A record number of women terror suspects were arrested in Britain in 2015/16, official figures have revealed.

A total of 36 females were held as part of counter-terrorism investigations in the 12 months to the end of March - the highest number in any financial year on record.

Rising numbers of youngsters are also being detained, with under-18s the only age group to see a rise in the number of arrests year-on-year - increasing from eight to 14.

Overall, there were 255 terrorism-related arrests in 2015/16, a decrease of 15% compared to the previous year when there were a record 301.

A Home Office report accompanying the data said: "Although a fall on the previous year, the number of arrests in the year ending 31 March 2016 was still higher than most other recent years."

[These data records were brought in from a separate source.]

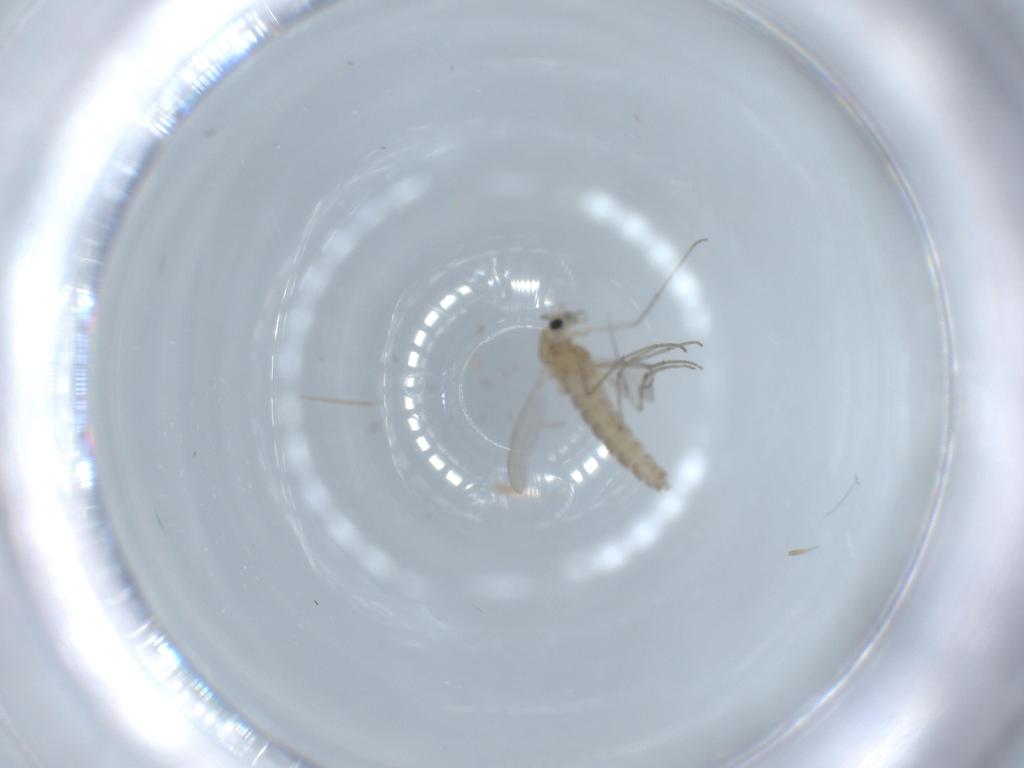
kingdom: Animalia
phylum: Arthropoda
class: Insecta
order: Diptera
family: Chironomidae
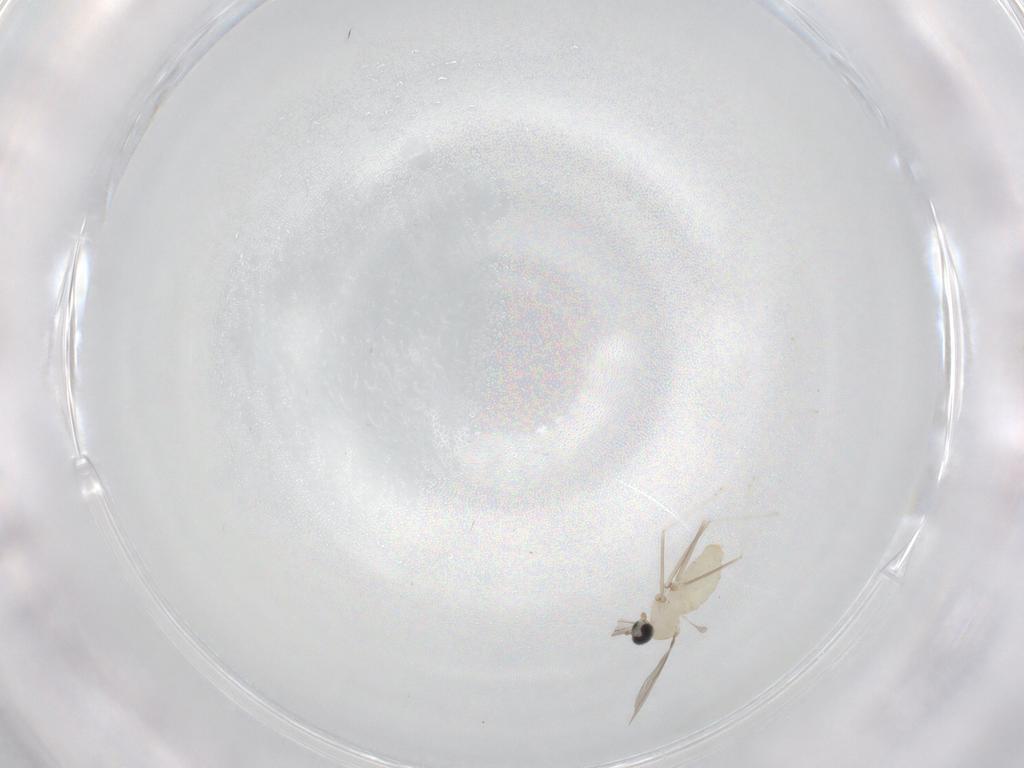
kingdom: Animalia
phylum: Arthropoda
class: Insecta
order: Diptera
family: Cecidomyiidae
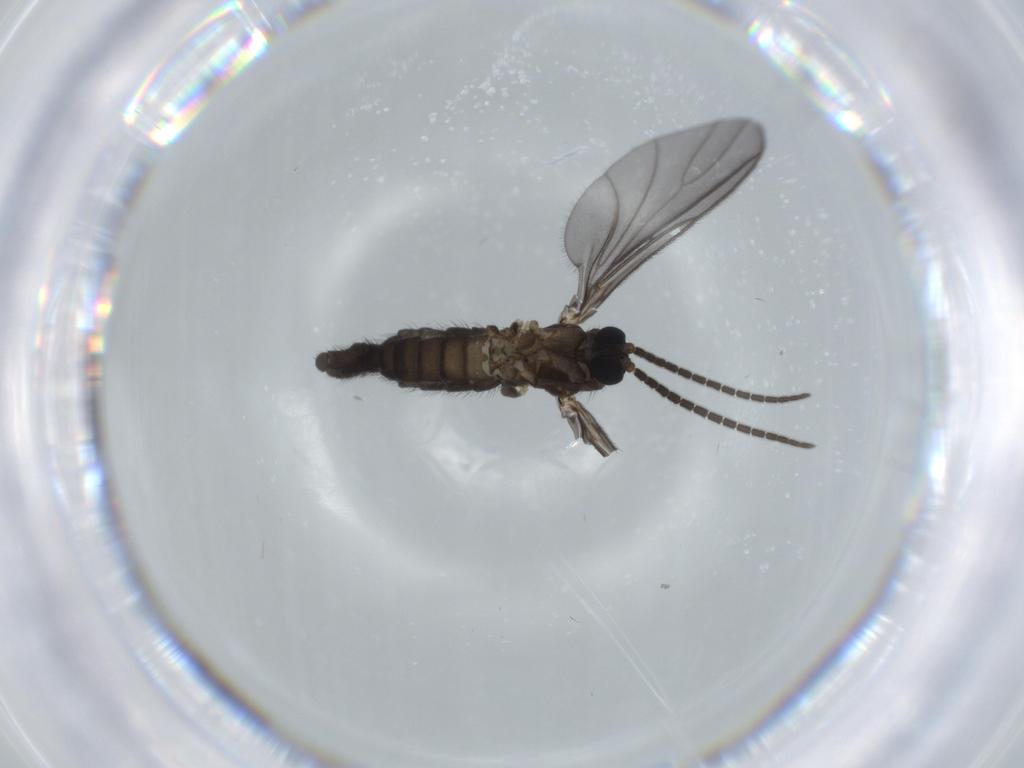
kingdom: Animalia
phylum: Arthropoda
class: Insecta
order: Diptera
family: Sciaridae
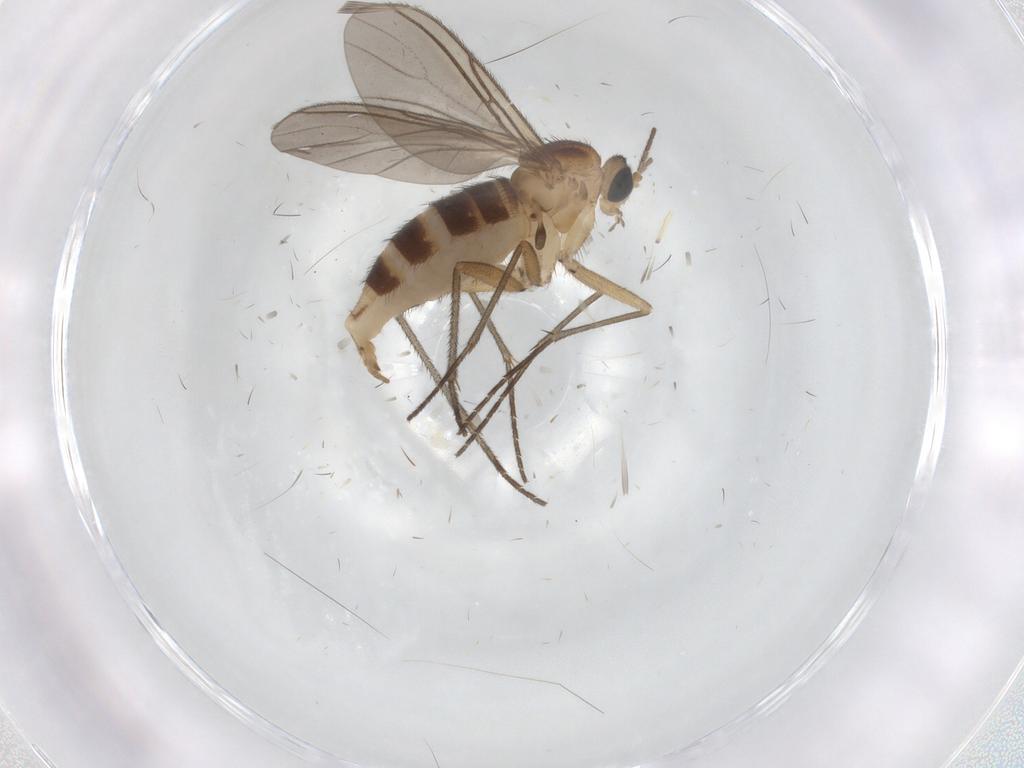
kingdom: Animalia
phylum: Arthropoda
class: Insecta
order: Diptera
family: Sciaridae
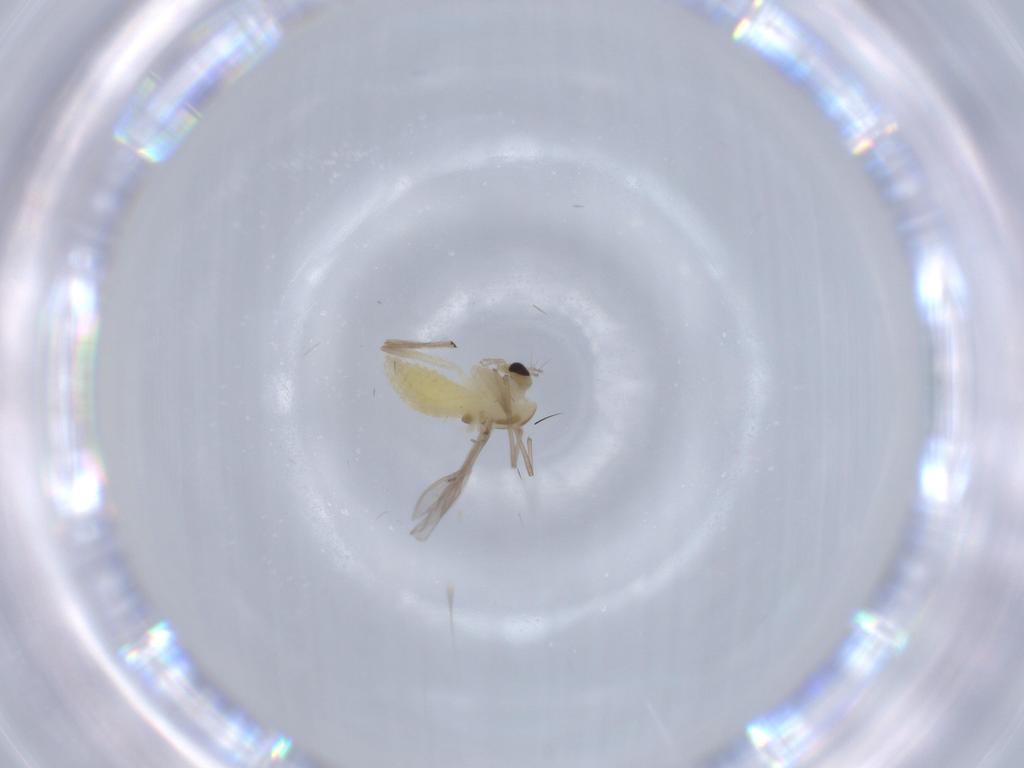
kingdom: Animalia
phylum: Arthropoda
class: Insecta
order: Diptera
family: Chironomidae
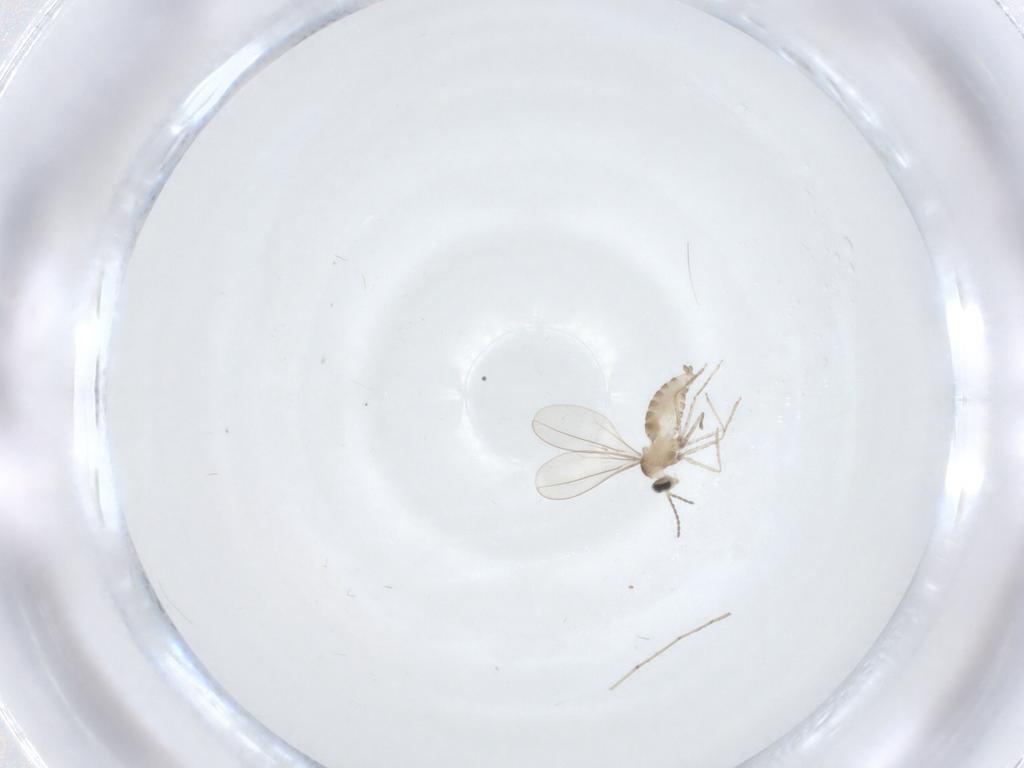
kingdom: Animalia
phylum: Arthropoda
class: Insecta
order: Diptera
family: Cecidomyiidae
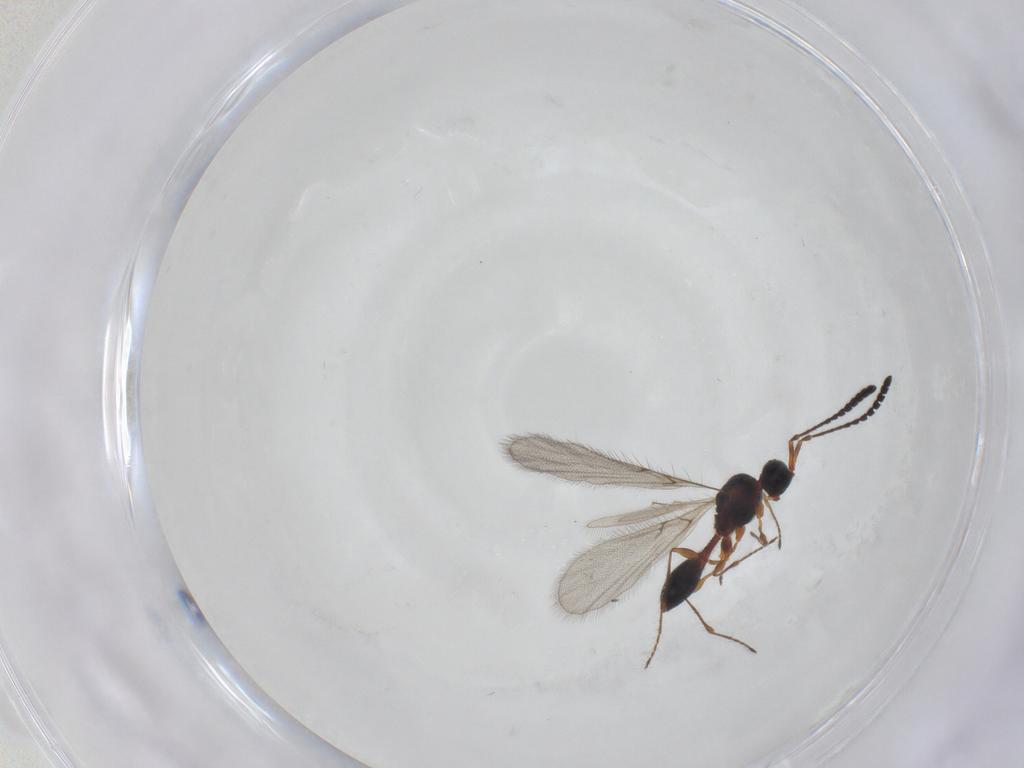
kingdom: Animalia
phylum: Arthropoda
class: Insecta
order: Hymenoptera
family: Diapriidae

Since the year ending March 2011, around the time of the Arab Spring, there has been a "general upward trend" in the number of arrests for terrorism-related offences, the paper said.

Security services have been on high alert since the emergence of Islamic State in 2014.

Britain's official terror threat level for international terrorism currently stands at severe - indicating that an attack is seen as "highly likely". 

Earlier this year it was revealed that police and intelligence agencies have disrupted seven plots to attack the UK in the previous 18 months.

The 36 female suspects held means they accounted for one in seven arrests over the period. 

This was one more than the previous year and the number follows a steady increase since 2010/11, when it stood at 10. 

All but two of the females arrested in the most recent year were considered to have links to international-related terrorism, the Home Office report said.

The number of under-18s detained was at the joint highest level for a financial year since records started. 

All but one of those in the youngest age group were considered to have links to international-related terrorism.

The statistics appear to chime with fears of increasing numbers of women and teenagers being drawn into extremism.

Schoolgirls and young families are among those feared to have fled the UK to join IS. 

By contrast the number of 18 to 20-year-olds arrested more than halved, from 44 to 20.

Arrests in the international and "domestic" categories both fell, down from 217 to 212 and from 32 to 10 respectively, while the Northern Ireland-related tally was up from three to six.

The overall fall in the number of arrests was driven by a dip in arrests of people from white ethnic groups, which was down by a quarter from 88 to 66, and black ethnic groups, which nearly halved from 49 to 25 arrests.

Arrests of those from Asian ethnic groups, which made up more than half (55%) of all arrests in the year ending in March, remained relatively stable, the report said. 

Over three quarters of those held were British or had British dual nationality.

A third of the arrests - 86 - resulted in a charge, with 76 of those individuals charged with terrorism-related offences.

The figures showed 97 people (38%) were released without charge, 64 - or one in four - were bailed to return, while eight faced alternative action.